Problem description
Retype the stretch of the text about Bonnie Bainbridge Cohen from "Bonnie Bainbridge Cohen has taught" through "therapy in Tokyo.", keeping every word and mark unchanged.

Bonnie Bainbridge Cohen
In 1959, at the age of 16, Bonnie Bainbridge Cohen began teaching dance to children with cerebral palsy as part of a voluntary school project. It was also at this time that she began studying anatomy in high school as part of an experimental scientific research course. She has been teaching and developing her work ever since.
Bonnie Bainbridge Cohen has an in-depth knowledge of movement through dance therapy, touch manipulation, martial arts, voice, yoga and various dance styles. She holds degrees in occupational therapy, neurodevelopment, Laban/Bartenieff movement analysis and Kestenberg movement profiling.
Bonnie Bainbridge Cohen has taught dance at a number of universities and dance schools throughout the United States, including Hunter College and the Erick Hawkins School of Dance in New York, and the Naropa Institute in Boulder, Colorado. She has also taught undergraduate kinesiology in dance therapy at Antioch College in Keene, New Hampshire, and has been a visiting professor at the Esalen Institute in Big Sur, California, and the Omega Institute in New York. She has worked on movement and manipulation at the Psychiatric Research Clinic of the University of Amsterdam in Holland, and helped open a school of physiotherapy and occupational therapy in Tokyo.

Data records

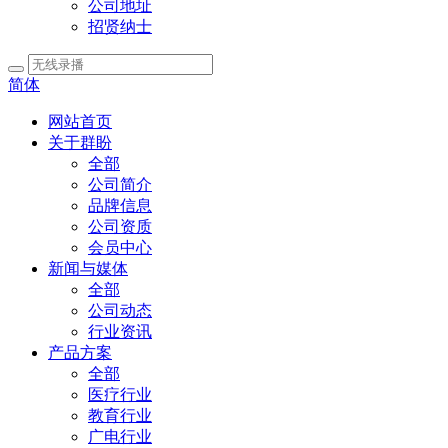
公司地址
招贤纳士
简体
网站首页
关于群盼
全部
公司简介
品牌信息
公司资质
会员中心
新闻与媒体
全部
公司动态
行业资讯
产品方案
全部
医疗行业
教育行业
广电行业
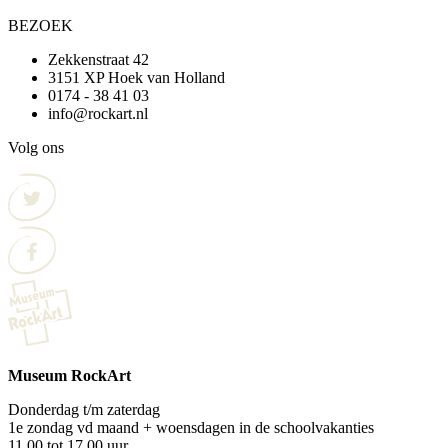
BEZOEK
Zekkenstraat 42
3151 XP Hoek van Holland
0174 - 38 41 03
info@rockart.nl
Volg ons
Museum RockArt
Donderdag t/m zaterdag
1e zondag vd maand + woensdagen in de schoolvakanties
11.00 tot 17.00 uur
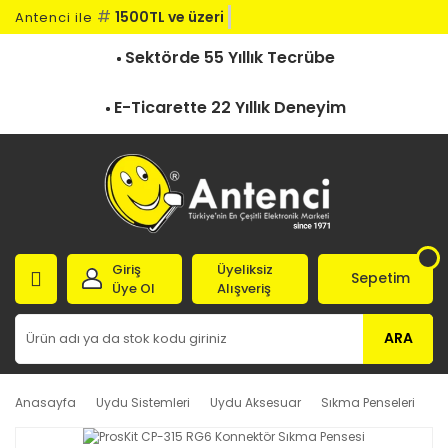
#
1500TL ve üzeri ka
Antenci ile
Sektörde 55 Yıllık Tecrübe
E-Ticarette 22 Yıllık Deneyim
Giriş
Üyeliksiz
Sepetim
Üye Ol
Alışveriş
ARA
Anasayfa
Uydu Sistemleri
Uydu Aksesuar
Sıkma Penseleri
Pr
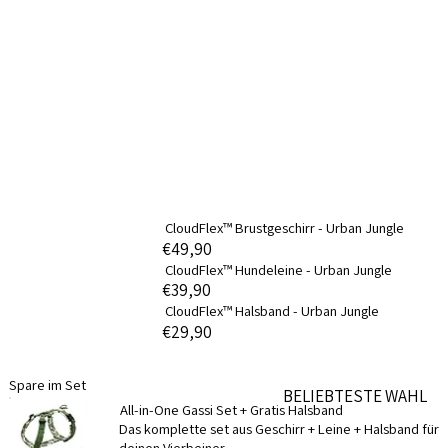
CloudFlex™ Brustgeschirr - Urban Jungle
€49,90
CloudFlex™ Hundeleine - Urban Jungle
€39,90
CloudFlex™ Halsband - Urban Jungle
€29,90
Spare im Set
BELIEBTESTE WAHL
All-in-One Gassi Set + Gratis Halsband
Das komplette set aus Geschirr + Leine + Halsband für
deinen Vierbeiner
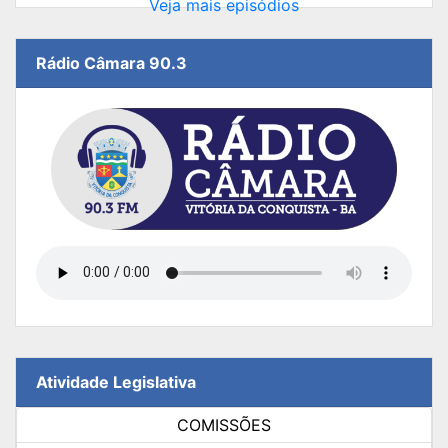
Veja mais episódios
Rádio Câmara 90.3
Atividade Legislativa
COMISSÕES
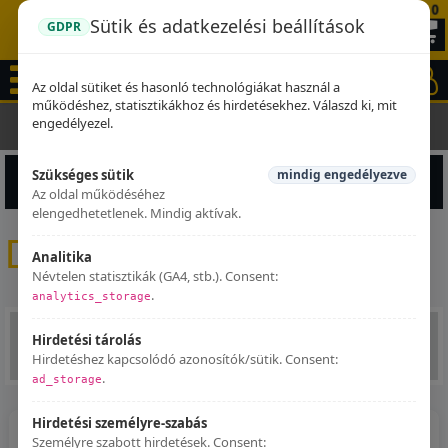
0
Sütik és adatkezelési beállítások
GDPR
Az oldal sütiket és hasonló technológiákat használ a
működéshez, statisztikákhoz és hirdetésekhez. Válaszd ki, mit
engedélyezel.
Kezdőlap
Dominator kipufogók
Szükséges sütik
mindig engedélyezve
Termékek szűrése
Az oldal működéséhez
elengedhetetlenek. Mindig aktívak.
Dominator kipufogók
Analitika
Névtelen statisztikák (GA4, stb.). Consent:
.
analytics_storage
Hirdetési tárolás
212
208
209
210
211
Hirdetéshez kapcsolódó azonosítók/sütik. Consent:
.
ad_storage
Hirdetési személyre-szabás
Személyre szabott hirdetések. Consent:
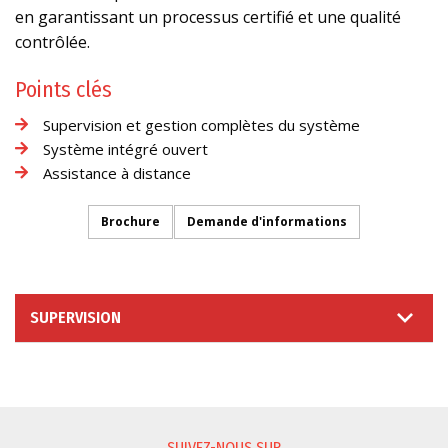
en garantissant un processus certifié et une qualité
contrôlée.
Points clés
Supervision et gestion complètes du système
Système intégré ouvert
Assistance à distance
Brochure
Demande d'informations
SUPERVISION
DEMANDE D'INFORMATIONS
SUIVEZ-NOUS SUR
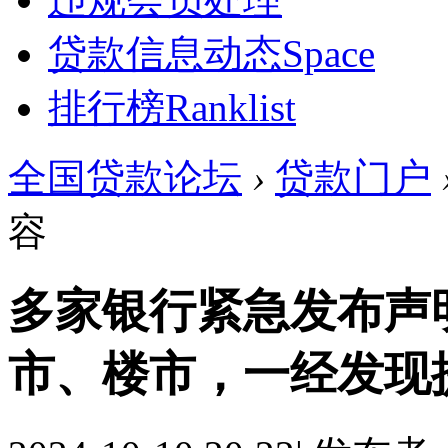
贷款信息动态
Space
排行榜
Ranklist
全国贷款论坛
›
贷款门户
容
多家银行紧急发布声
市、楼市，一经发现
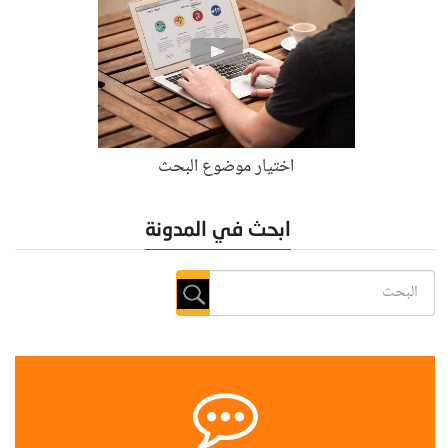
اختيار موضوع البحث
ابحث في المدونة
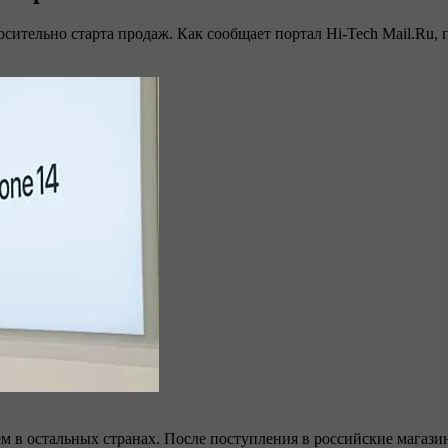
осительно старта продаж. Как сообщает портал Hi-Tech Mail.Ru,
м в остальных странах. После поступления в российские магазин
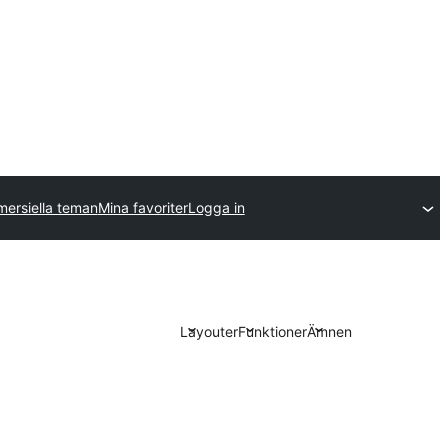
ersiella teman
Mina favoriter
Logga in
Layouter
Funktioner
Ämnen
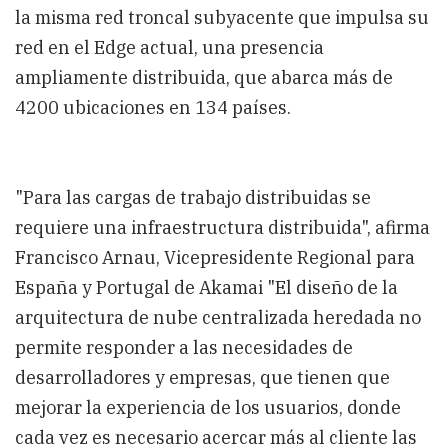
la misma red troncal subyacente que impulsa su
red en el Edge actual, una presencia
ampliamente distribuida, que abarca más de
4200 ubicaciones en 134 países.
"Para las cargas de trabajo distribuidas se
requiere una infraestructura distribuida", afirma
Francisco Arnau, Vicepresidente Regional para
España y Portugal de Akamai "El diseño de la
arquitectura de nube centralizada heredada no
permite responder a las necesidades de
desarrolladores y empresas, que tienen que
mejorar la experiencia de los usuarios, donde
cada vez es necesario acercar más al cliente las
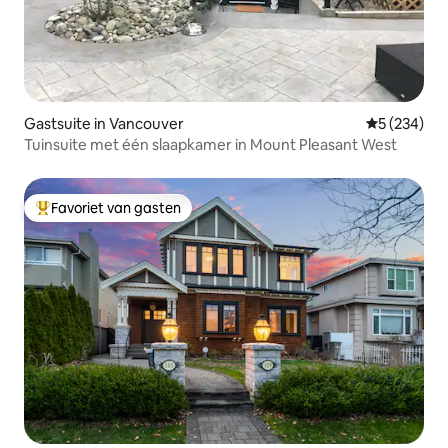
Gastsuite in Vancouver
Gemiddelde 
5 (234)
Tuinsuite met één slaapkamer in Mount Pleasant West
Favoriet van gasten
Topfavoriet van gasten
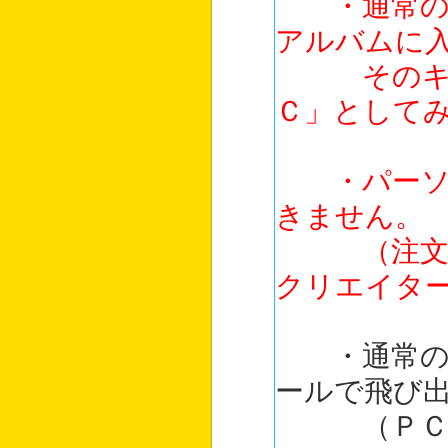
・通常のイ
アルバムに
そのキャラ
Ｃ」として
・パーソナ
きません。
（注文時に
クリエイタ
・通常の「
ールで飛び
（ＰＣ本人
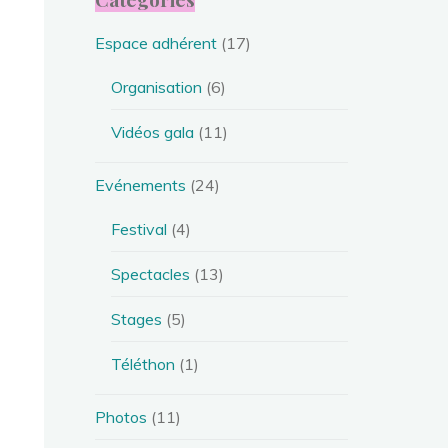
Espace adhérent
(17)
Organisation
(6)
Vidéos gala
(11)
Evénements
(24)
Festival
(4)
Spectacles
(13)
Stages
(5)
Téléthon
(1)
Photos
(11)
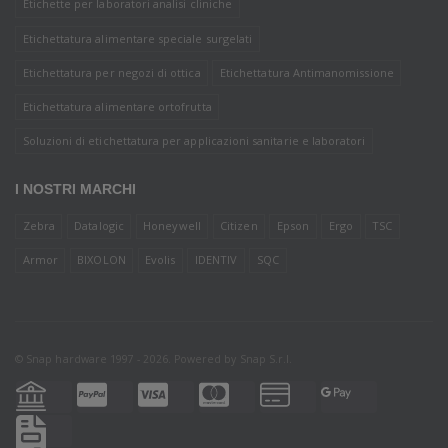
Etichette per laboratori analisi cliniche
Etichettatura alimentare speciale surgelati
Etichettatura per negozi di ottica
Etichettatura Antimanomissione
Etichettatura alimentare ortofrutta
Soluzioni di etichettatura per applicazioni sanitarie e laboratori
I NOSTRI MARCHI
Zebra
Datalogic
Honeywell
Citizen
Epson
Ergo
TSC
Armor
BIXOLON
Evolis
IDENTIV
SQC
© Snap hardware 1997 - 2026. Powered by
Snap S.r.l.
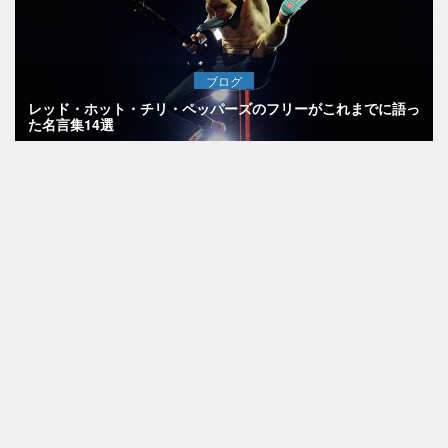
ブログ
レッド・ホット・チリ・ペッパーズのフリーがこれまでに語っ
た名言集14選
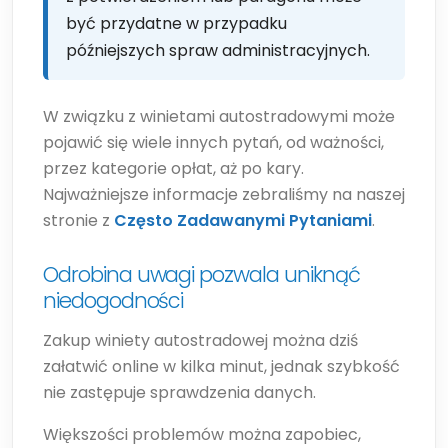
być przydatne w przypadku
późniejszych spraw administracyjnych.
W związku z winietami autostradowymi może
pojawić się wiele innych pytań, od ważności,
przez kategorie opłat, aż po kary.
Najważniejsze informacje zebraliśmy na naszej
stronie z
Często Zadawanymi Pytaniami
.
Odrobina uwagi pozwala uniknąć
niedogodności
Zakup winiety autostradowej można dziś
załatwić online w kilka minut, jednak szybkość
nie zastępuje sprawdzenia danych.
Większości problemów można zapobiec,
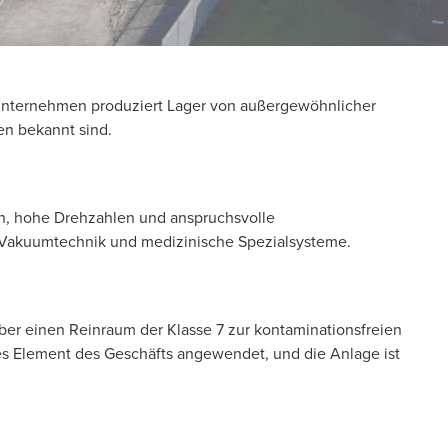
s Unternehmen produziert Lager von außergewöhnlicher
en bekannt sind.
en, hohe Drehzahlen und anspruchsvolle
 Vakuumtechnik und medizinische Spezialsysteme.
über einen Reinraum der Klasse 7 zur kontaminationsfreien
es Element des Geschäfts angewendet, und die Anlage ist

Output for this exercise
Bonnie Bainbridge Cohen has taught dance at a number of universities and dance schools throughout the United States, including Hunter College and the Erick Hawkins School of Dance in New York, and the Naropa Institute in Boulder, Colorado. She has also taught undergraduate kinesiology in dance therapy at Antioch College in Keene, New Hampshire, and has been a visiting professor at the Esalen Institute in Big Sur, California, and the Omega Institute in New York. She has worked on movement and manipulation at the Psychiatric Research Clinic of the University of Amsterdam in Holland, and helped open a school of physiotherapy and occupational therapy in Tokyo.